[Work required]:
All of the records should be restated word for word.

[Entries taken from a collection]
::::::
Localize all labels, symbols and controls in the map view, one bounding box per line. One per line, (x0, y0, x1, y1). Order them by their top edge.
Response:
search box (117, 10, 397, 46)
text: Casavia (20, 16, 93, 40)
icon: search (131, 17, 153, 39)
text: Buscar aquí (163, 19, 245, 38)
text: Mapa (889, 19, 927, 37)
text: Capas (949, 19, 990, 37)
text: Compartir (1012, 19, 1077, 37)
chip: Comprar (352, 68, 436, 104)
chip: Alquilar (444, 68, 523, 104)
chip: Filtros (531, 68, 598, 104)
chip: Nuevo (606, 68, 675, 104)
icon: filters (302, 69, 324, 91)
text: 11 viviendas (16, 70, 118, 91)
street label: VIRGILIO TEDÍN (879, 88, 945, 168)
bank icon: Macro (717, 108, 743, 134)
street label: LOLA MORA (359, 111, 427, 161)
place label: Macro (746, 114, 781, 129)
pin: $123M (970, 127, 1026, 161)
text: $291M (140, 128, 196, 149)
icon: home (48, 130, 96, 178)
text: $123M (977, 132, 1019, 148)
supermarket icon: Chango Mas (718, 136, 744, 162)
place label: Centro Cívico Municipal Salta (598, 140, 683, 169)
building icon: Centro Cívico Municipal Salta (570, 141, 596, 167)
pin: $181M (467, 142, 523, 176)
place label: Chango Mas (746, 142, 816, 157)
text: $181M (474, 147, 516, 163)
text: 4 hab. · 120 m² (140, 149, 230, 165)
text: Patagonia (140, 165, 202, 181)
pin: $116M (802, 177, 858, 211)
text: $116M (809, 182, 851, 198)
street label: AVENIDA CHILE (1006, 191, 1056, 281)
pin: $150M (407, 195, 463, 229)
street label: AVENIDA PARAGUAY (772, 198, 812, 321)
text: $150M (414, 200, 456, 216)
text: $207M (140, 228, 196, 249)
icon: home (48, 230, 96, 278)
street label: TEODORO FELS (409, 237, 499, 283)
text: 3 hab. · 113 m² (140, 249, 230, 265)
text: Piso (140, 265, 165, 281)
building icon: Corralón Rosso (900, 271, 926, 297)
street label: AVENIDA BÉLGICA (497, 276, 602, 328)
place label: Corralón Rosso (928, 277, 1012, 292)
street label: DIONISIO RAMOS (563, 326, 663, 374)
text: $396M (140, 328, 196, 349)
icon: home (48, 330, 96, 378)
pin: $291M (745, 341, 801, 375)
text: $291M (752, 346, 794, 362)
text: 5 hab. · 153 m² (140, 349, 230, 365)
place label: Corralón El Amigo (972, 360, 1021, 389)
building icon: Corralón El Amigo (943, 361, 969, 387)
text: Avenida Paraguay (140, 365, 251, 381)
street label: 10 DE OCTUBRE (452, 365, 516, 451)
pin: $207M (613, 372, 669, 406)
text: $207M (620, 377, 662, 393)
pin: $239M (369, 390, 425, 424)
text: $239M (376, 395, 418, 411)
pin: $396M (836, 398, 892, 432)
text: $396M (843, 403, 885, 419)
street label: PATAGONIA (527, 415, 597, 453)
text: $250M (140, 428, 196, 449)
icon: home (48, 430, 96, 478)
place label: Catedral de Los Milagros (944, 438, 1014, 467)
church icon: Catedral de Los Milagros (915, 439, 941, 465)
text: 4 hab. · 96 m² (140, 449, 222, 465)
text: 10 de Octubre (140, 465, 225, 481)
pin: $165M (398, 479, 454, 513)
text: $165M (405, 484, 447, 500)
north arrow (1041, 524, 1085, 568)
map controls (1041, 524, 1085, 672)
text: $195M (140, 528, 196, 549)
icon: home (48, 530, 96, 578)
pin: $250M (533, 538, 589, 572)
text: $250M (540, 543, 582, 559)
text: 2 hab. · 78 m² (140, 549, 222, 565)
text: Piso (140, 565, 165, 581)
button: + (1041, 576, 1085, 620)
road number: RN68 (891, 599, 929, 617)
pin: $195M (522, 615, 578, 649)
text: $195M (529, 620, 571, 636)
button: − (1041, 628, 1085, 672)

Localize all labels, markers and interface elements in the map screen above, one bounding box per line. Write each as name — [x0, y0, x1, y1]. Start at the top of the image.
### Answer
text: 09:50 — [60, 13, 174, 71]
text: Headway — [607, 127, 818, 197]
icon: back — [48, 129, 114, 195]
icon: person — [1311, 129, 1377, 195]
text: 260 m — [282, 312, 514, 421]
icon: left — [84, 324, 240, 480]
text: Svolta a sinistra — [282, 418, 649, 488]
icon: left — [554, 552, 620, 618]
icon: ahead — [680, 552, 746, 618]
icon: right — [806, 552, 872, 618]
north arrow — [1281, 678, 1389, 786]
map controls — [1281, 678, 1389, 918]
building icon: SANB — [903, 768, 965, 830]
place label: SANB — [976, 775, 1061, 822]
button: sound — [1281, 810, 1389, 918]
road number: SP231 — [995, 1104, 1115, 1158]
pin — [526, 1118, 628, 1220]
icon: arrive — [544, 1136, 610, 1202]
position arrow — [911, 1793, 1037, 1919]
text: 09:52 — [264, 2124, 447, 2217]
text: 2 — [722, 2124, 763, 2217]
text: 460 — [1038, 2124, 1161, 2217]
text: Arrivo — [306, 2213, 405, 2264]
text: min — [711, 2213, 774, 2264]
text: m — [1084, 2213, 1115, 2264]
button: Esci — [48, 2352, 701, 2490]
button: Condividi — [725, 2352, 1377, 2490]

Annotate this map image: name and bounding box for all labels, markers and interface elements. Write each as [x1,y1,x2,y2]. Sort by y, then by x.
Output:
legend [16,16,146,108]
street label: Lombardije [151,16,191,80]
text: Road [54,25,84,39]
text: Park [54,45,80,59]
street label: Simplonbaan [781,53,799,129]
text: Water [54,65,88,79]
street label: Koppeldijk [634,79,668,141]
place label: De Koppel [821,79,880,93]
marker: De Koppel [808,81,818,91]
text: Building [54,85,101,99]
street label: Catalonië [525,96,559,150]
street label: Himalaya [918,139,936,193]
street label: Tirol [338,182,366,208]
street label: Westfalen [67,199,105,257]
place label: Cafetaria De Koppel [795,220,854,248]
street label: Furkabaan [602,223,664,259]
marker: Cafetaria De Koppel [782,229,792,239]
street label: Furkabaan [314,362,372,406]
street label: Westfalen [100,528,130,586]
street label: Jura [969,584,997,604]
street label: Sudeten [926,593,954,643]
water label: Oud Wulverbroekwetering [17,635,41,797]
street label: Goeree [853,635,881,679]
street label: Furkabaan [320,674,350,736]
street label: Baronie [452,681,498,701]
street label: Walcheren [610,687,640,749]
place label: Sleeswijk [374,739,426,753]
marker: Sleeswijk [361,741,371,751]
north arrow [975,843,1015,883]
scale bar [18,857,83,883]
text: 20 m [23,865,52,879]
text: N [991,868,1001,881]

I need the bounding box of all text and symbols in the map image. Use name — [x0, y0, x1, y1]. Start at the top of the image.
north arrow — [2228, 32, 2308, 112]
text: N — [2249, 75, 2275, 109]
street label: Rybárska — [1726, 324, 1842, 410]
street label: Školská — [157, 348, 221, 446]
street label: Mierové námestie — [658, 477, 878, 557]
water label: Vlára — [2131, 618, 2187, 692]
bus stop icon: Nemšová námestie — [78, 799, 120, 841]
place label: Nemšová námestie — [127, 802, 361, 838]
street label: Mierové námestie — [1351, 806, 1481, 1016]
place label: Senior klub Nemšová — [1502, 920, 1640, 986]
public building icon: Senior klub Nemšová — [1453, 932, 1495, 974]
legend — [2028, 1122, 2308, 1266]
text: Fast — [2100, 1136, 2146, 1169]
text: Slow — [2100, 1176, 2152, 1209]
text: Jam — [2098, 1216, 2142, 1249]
::::::
[Solution]:
Localize all labels, symbols and controls in the map view, one bounding box per line. One per line, (x0, y0, x1, y1). Order them by their top edge.
Response:
search box (117, 10, 397, 46)
text: Casavia (20, 16, 93, 40)
icon: search (131, 17, 153, 39)
text: Buscar aquí (163, 19, 245, 38)
text: Mapa (889, 19, 927, 37)
text: Capas (949, 19, 990, 37)
text: Compartir (1012, 19, 1077, 37)
chip: Comprar (352, 68, 436, 104)
chip: Alquilar (444, 68, 523, 104)
chip: Filtros (531, 68, 598, 104)
chip: Nuevo (606, 68, 675, 104)
icon: filters (302, 69, 324, 91)
text: 11 viviendas (16, 70, 118, 91)
street label: VIRGILIO TEDÍN (879, 88, 945, 168)
bank icon: Macro (717, 108, 743, 134)
street label: LOLA MORA (359, 111, 427, 161)
place label: Macro (746, 114, 781, 129)
pin: $123M (970, 127, 1026, 161)
text: $291M (140, 128, 196, 149)
icon: home (48, 130, 96, 178)
text: $123M (977, 132, 1019, 148)
supermarket icon: Chango Mas (718, 136, 744, 162)
place label: Centro Cívico Municipal Salta (598, 140, 683, 169)
building icon: Centro Cívico Municipal Salta (570, 141, 596, 167)
pin: $181M (467, 142, 523, 176)
place label: Chango Mas (746, 142, 816, 157)
text: $181M (474, 147, 516, 163)
text: 4 hab. · 120 m² (140, 149, 230, 165)
text: Patagonia (140, 165, 202, 181)
pin: $116M (802, 177, 858, 211)
text: $116M (809, 182, 851, 198)
street label: AVENIDA CHILE (1006, 191, 1056, 281)
pin: $150M (407, 195, 463, 229)
street label: AVENIDA PARAGUAY (772, 198, 812, 321)
text: $150M (414, 200, 456, 216)
text: $207M (140, 228, 196, 249)
icon: home (48, 230, 96, 278)
street label: TEODORO FELS (409, 237, 499, 283)
text: 3 hab. · 113 m² (140, 249, 230, 265)
text: Piso (140, 265, 165, 281)
building icon: Corralón Rosso (900, 271, 926, 297)
street label: AVENIDA BÉLGICA (497, 276, 602, 328)
place label: Corralón Rosso (928, 277, 1012, 292)
street label: DIONISIO RAMOS (563, 326, 663, 374)
text: $396M (140, 328, 196, 349)
icon: home (48, 330, 96, 378)
pin: $291M (745, 341, 801, 375)
text: $291M (752, 346, 794, 362)
text: 5 hab. · 153 m² (140, 349, 230, 365)
place label: Corralón El Amigo (972, 360, 1021, 389)
building icon: Corralón El Amigo (943, 361, 969, 387)
text: Avenida Paraguay (140, 365, 251, 381)
street label: 10 DE OCTUBRE (452, 365, 516, 451)
pin: $207M (613, 372, 669, 406)
text: $207M (620, 377, 662, 393)
pin: $239M (369, 390, 425, 424)
text: $239M (376, 395, 418, 411)
pin: $396M (836, 398, 892, 432)
text: $396M (843, 403, 885, 419)
street label: PATAGONIA (527, 415, 597, 453)
text: $250M (140, 428, 196, 449)
icon: home (48, 430, 96, 478)
place label: Catedral de Los Milagros (944, 438, 1014, 467)
church icon: Catedral de Los Milagros (915, 439, 941, 465)
text: 4 hab. · 96 m² (140, 449, 222, 465)
text: 10 de Octubre (140, 465, 225, 481)
pin: $165M (398, 479, 454, 513)
text: $165M (405, 484, 447, 500)
north arrow (1041, 524, 1085, 568)
map controls (1041, 524, 1085, 672)
text: $195M (140, 528, 196, 549)
icon: home (48, 530, 96, 578)
pin: $250M (533, 538, 589, 572)
text: $250M (540, 543, 582, 559)
text: 2 hab. · 78 m² (140, 549, 222, 565)
text: Piso (140, 565, 165, 581)
button: + (1041, 576, 1085, 620)
road number: RN68 (891, 599, 929, 617)
pin: $195M (522, 615, 578, 649)
text: $195M (529, 620, 571, 636)
button: − (1041, 628, 1085, 672)

Localize all labels, markers and interface elements in the map screen above, one bounding box per line. Write each as name — [x0, y0, x1, y1]. Start at the top of the image.
### Answer
text: 09:50 — [60, 13, 174, 71]
text: Headway — [607, 127, 818, 197]
icon: back — [48, 129, 114, 195]
icon: person — [1311, 129, 1377, 195]
text: 260 m — [282, 312, 514, 421]
icon: left — [84, 324, 240, 480]
text: Svolta a sinistra — [282, 418, 649, 488]
icon: left — [554, 552, 620, 618]
icon: ahead — [680, 552, 746, 618]
icon: right — [806, 552, 872, 618]
north arrow — [1281, 678, 1389, 786]
map controls — [1281, 678, 1389, 918]
building icon: SANB — [903, 768, 965, 830]
place label: SANB — [976, 775, 1061, 822]
button: sound — [1281, 810, 1389, 918]
road number: SP231 — [995, 1104, 1115, 1158]
pin — [526, 1118, 628, 1220]
icon: arrive — [544, 1136, 610, 1202]
position arrow — [911, 1793, 1037, 1919]
text: 09:52 — [264, 2124, 447, 2217]
text: 2 — [722, 2124, 763, 2217]
text: 460 — [1038, 2124, 1161, 2217]
text: Arrivo — [306, 2213, 405, 2264]
text: min — [711, 2213, 774, 2264]
text: m — [1084, 2213, 1115, 2264]
button: Esci — [48, 2352, 701, 2490]
button: Condividi — [725, 2352, 1377, 2490]

Annotate this map image: name and bounding box for all labels, markers and interface elements. Write each as [x1,y1,x2,y2]. Sort by y, then by x.
Output:
legend [16,16,146,108]
street label: Lombardije [151,16,191,80]
text: Road [54,25,84,39]
text: Park [54,45,80,59]
street label: Simplonbaan [781,53,799,129]
text: Water [54,65,88,79]
street label: Koppeldijk [634,79,668,141]
place label: De Koppel [821,79,880,93]
marker: De Koppel [808,81,818,91]
text: Building [54,85,101,99]
street label: Catalonië [525,96,559,150]
street label: Himalaya [918,139,936,193]
street label: Tirol [338,182,366,208]
street label: Westfalen [67,199,105,257]
place label: Cafetaria De Koppel [795,220,854,248]
street label: Furkabaan [602,223,664,259]
marker: Cafetaria De Koppel [782,229,792,239]
street label: Furkabaan [314,362,372,406]
street label: Westfalen [100,528,130,586]
street label: Jura [969,584,997,604]
street label: Sudeten [926,593,954,643]
water label: Oud Wulverbroekwetering [17,635,41,797]
street label: Goeree [853,635,881,679]
street label: Furkabaan [320,674,350,736]
street label: Baronie [452,681,498,701]
street label: Walcheren [610,687,640,749]
place label: Sleeswijk [374,739,426,753]
marker: Sleeswijk [361,741,371,751]
north arrow [975,843,1015,883]
scale bar [18,857,83,883]
text: 20 m [23,865,52,879]
text: N [991,868,1001,881]

I need the bounding box of all text and symbols in the map image. Use name — [x0, y0, x1, y1]. Start at the top of the image.
north arrow — [2228, 32, 2308, 112]
text: N — [2249, 75, 2275, 109]
street label: Rybárska — [1726, 324, 1842, 410]
street label: Školská — [157, 348, 221, 446]
street label: Mierové námestie — [658, 477, 878, 557]
water label: Vlára — [2131, 618, 2187, 692]
bus stop icon: Nemšová námestie — [78, 799, 120, 841]
place label: Nemšová námestie — [127, 802, 361, 838]
street label: Mierové námestie — [1351, 806, 1481, 1016]
place label: Senior klub Nemšová — [1502, 920, 1640, 986]
public building icon: Senior klub Nemšová — [1453, 932, 1495, 974]
legend — [2028, 1122, 2308, 1266]
text: Fast — [2100, 1136, 2146, 1169]
text: Slow — [2100, 1176, 2152, 1209]
text: Jam — [2098, 1216, 2142, 1249]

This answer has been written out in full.